• To-do item
The response should consist of the data below, copied exactly, with no pictures in it.

• Given records
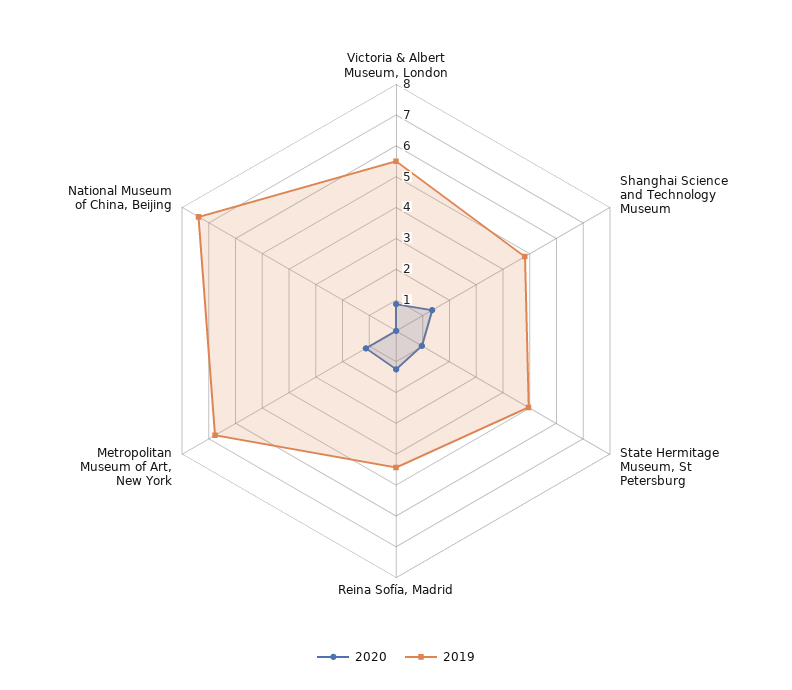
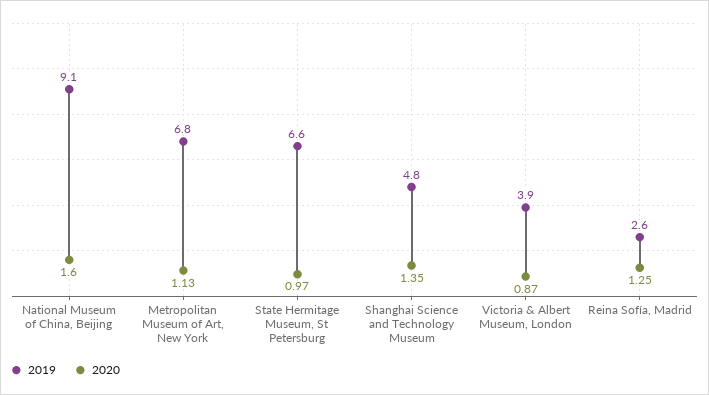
2019, Victoria & Albert Museum, London: 5.5 -> 3.9
2019, State Hermitage Museum, St Petersburg: 5 -> 6.6
2019, Reina Sofía, Madrid: 4.5 -> 2.6
2020, National Museum of China, Beijing: 0 -> 1.6
2019, National Museum of China, Beijing: 7.5 -> 9.1

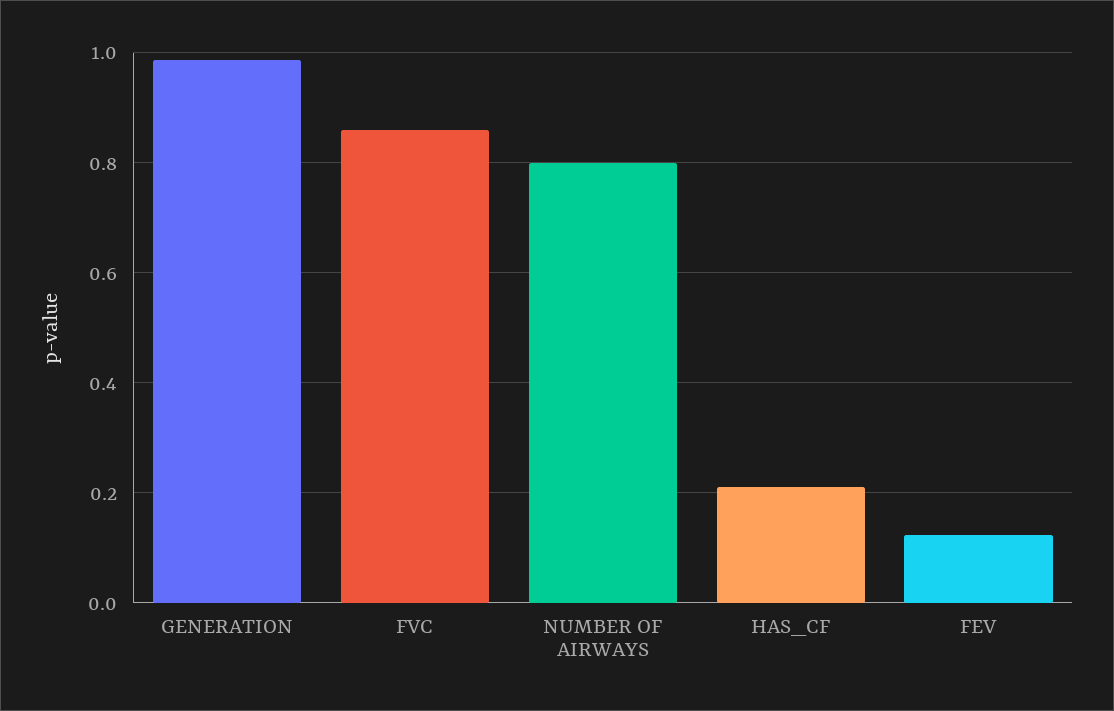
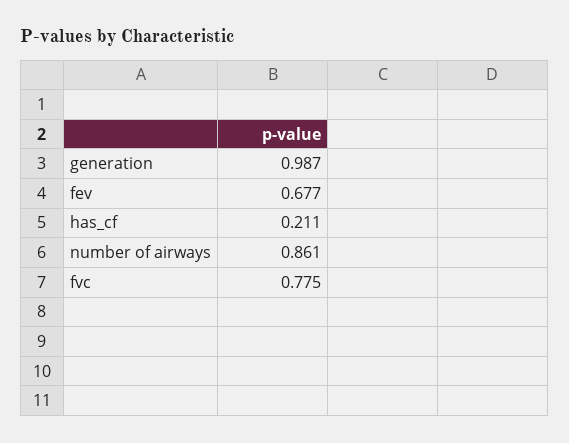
FVC: 0.86 -> 0.775
NUMBER OF AIRWAYS: 0.8 -> 0.861
FEV: 0.12 -> 0.677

• Written solution
2019, Victoria & Albert Museum, London: 5.5 -> 3.9
2019, State Hermitage Museum, St Petersburg: 5 -> 6.6
2019, Reina Sofía, Madrid: 4.5 -> 2.6
2020, National Museum of China, Beijing: 0 -> 1.6
2019, National Museum of China, Beijing: 7.5 -> 9.1

FVC: 0.86 -> 0.775
NUMBER OF AIRWAYS: 0.8 -> 0.861
FEV: 0.12 -> 0.677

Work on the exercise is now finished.